----- Data excerpts

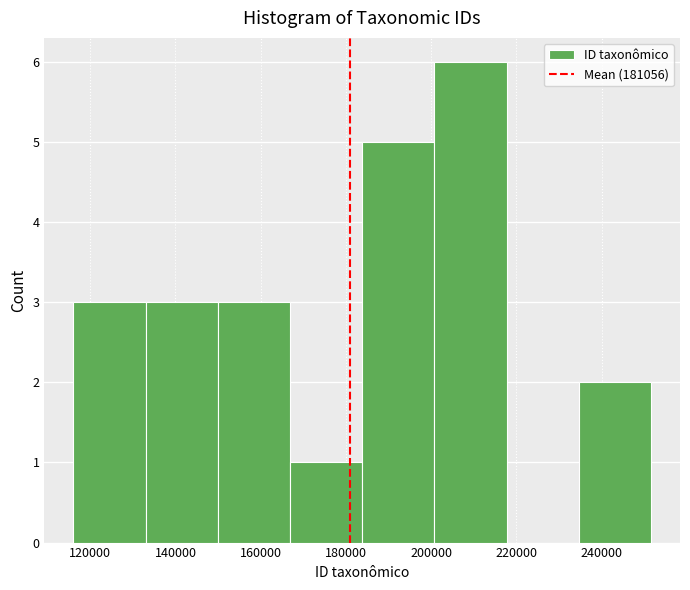

What is the height of the bar covering 150000 to 166000 on the x-axis? Neither the bar edges nor the heights are printed on the chart, so give them approximately, as read against the axes.

3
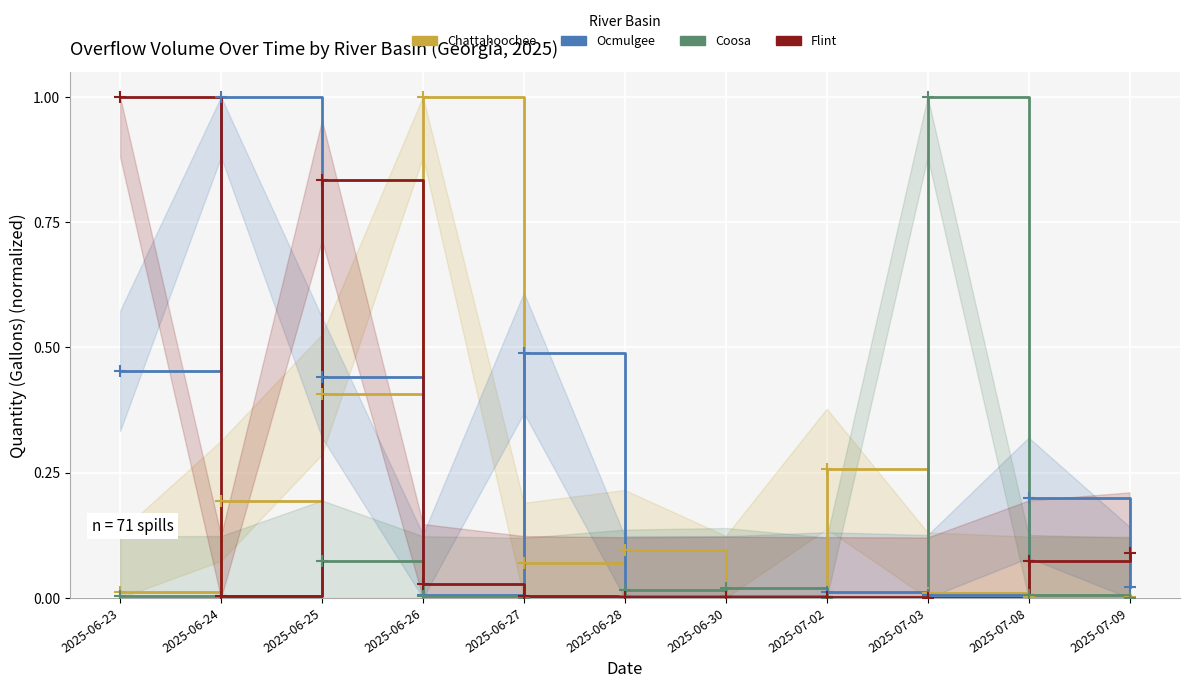

Is this an area chart (filled region under the line)?

No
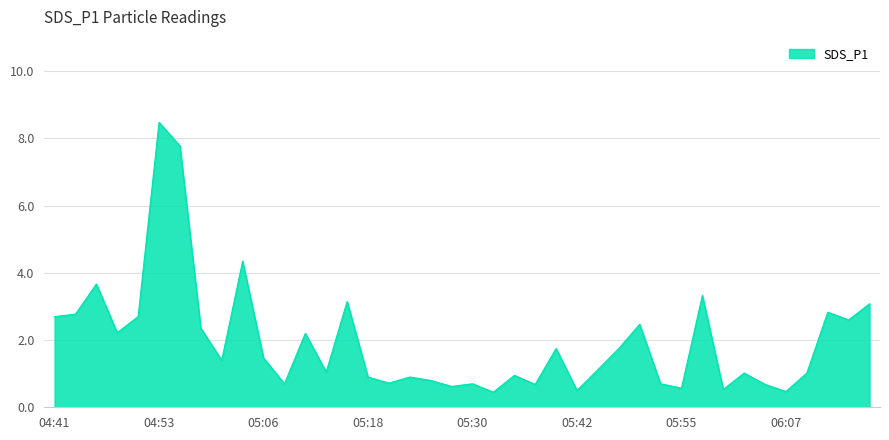

What is the difference between the maximum and minimum values?

8.0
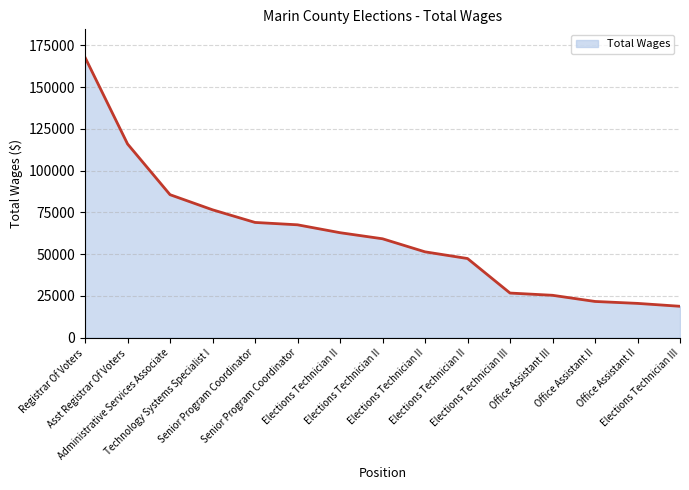

What is the approximate value at Office Assistant II, to the nearest 100?

21600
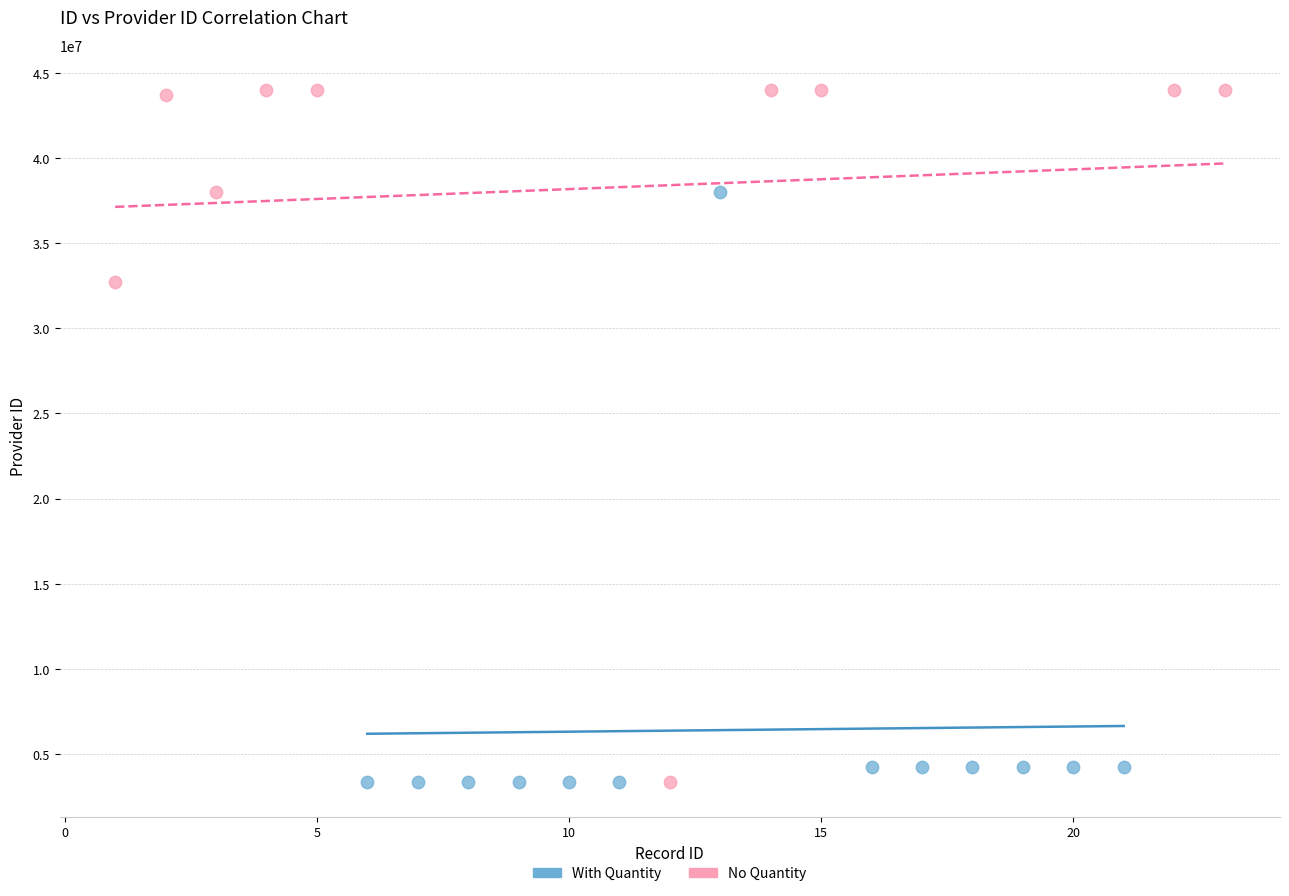

Which series contains the highest Y value?

No Quantity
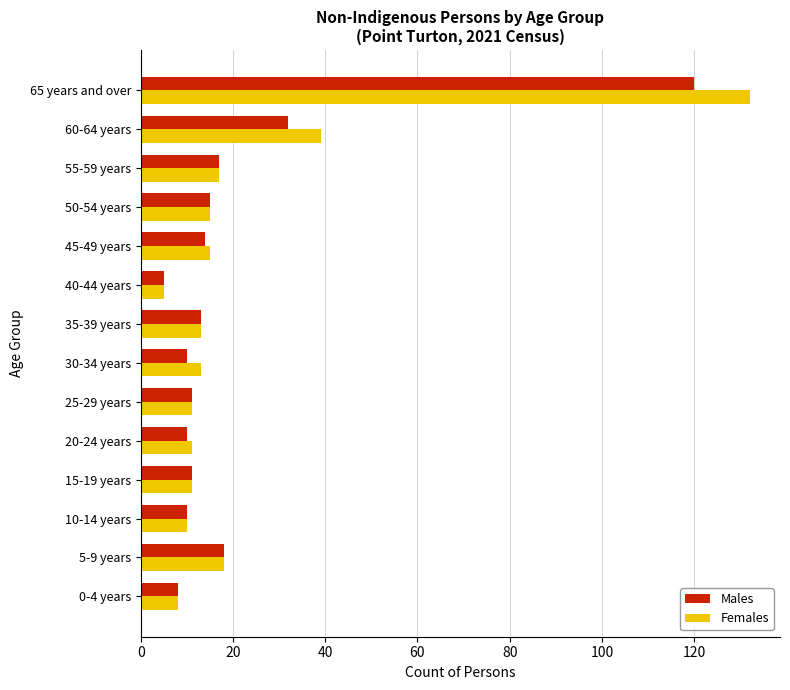

List the series in order of their peak value, lowest first.

Males, Females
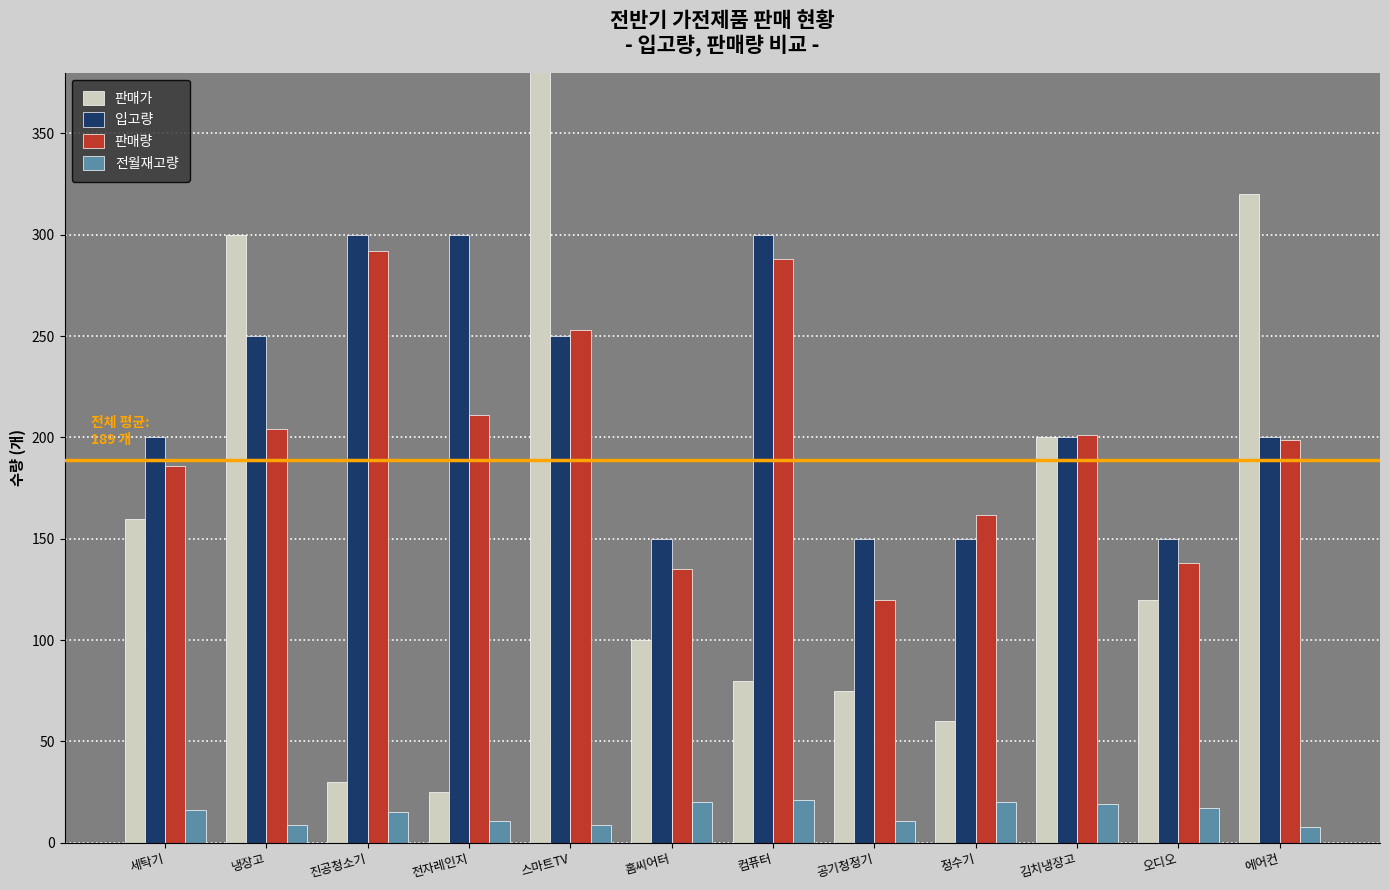

Rank the series by their maximum value, from highest to lowest.

판매가, 입고량, 판매량, 전월재고량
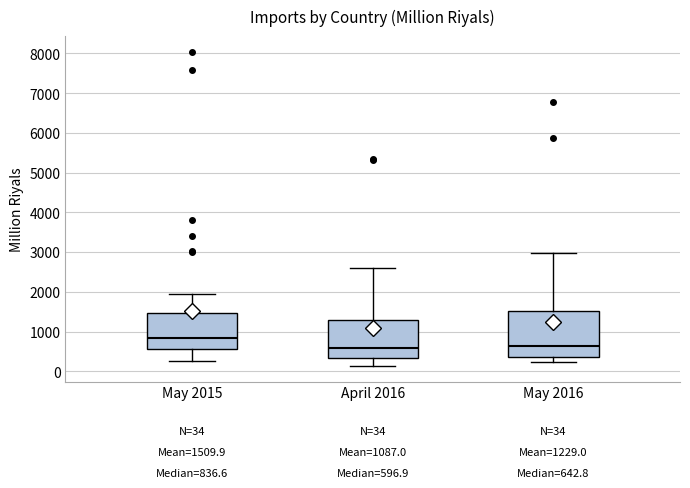

Which box is the tallest, from its lower edge to its upper edge?

May 2016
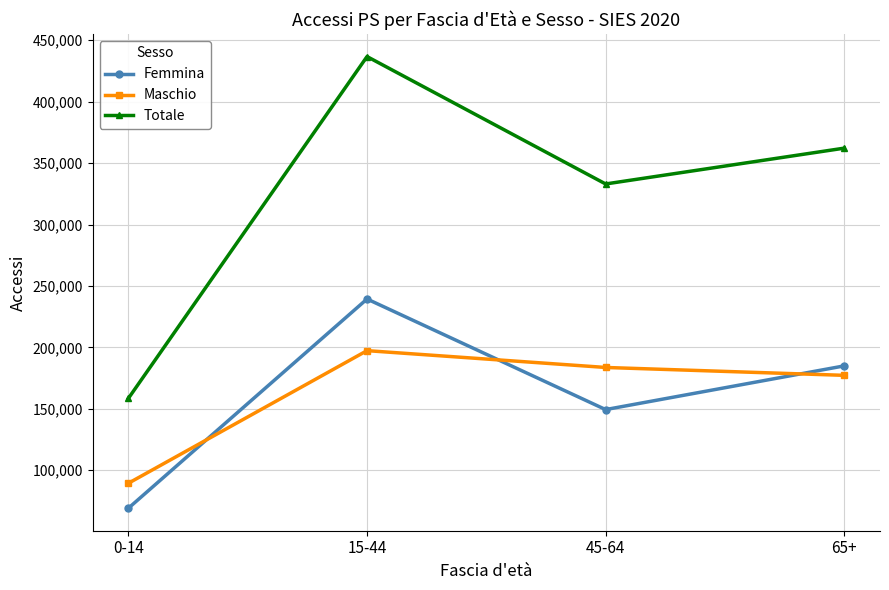

Is it true that Totale equals 436726 at 15-44?

True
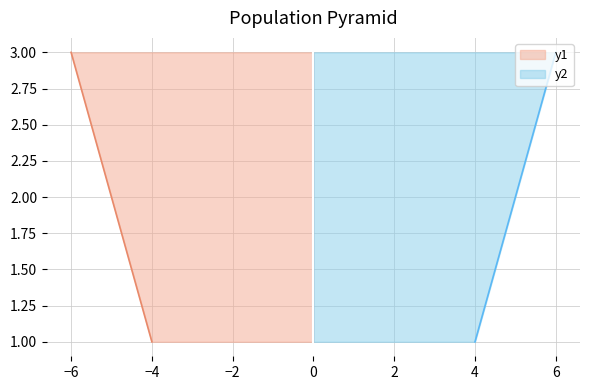

The value of y2 at 2 is 1. True or false?

False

----------

Task to complete
Print every entry above word for word, leaving out the pictures.

Answer to this exercise
What is the height of the bar covering 150000 to 166000 on the x-axis? Neither the bar edges nor the heights are printed on the chart, so give them approximately, as read against the axes.

3

Is this an area chart (filled region under the line)?

No

What is the difference between the maximum and minimum values?

8.0

What is the approximate value at Office Assistant II, to the nearest 100?

21600

Which series contains the highest Y value?

No Quantity

List the series in order of their peak value, lowest first.

Males, Females

Rank the series by their maximum value, from highest to lowest.

판매가, 입고량, 판매량, 전월재고량

Which box is the tallest, from its lower edge to its upper edge?

May 2016

Is it true that Totale equals 436726 at 15-44?

True

The value of y2 at 2 is 1. True or false?

False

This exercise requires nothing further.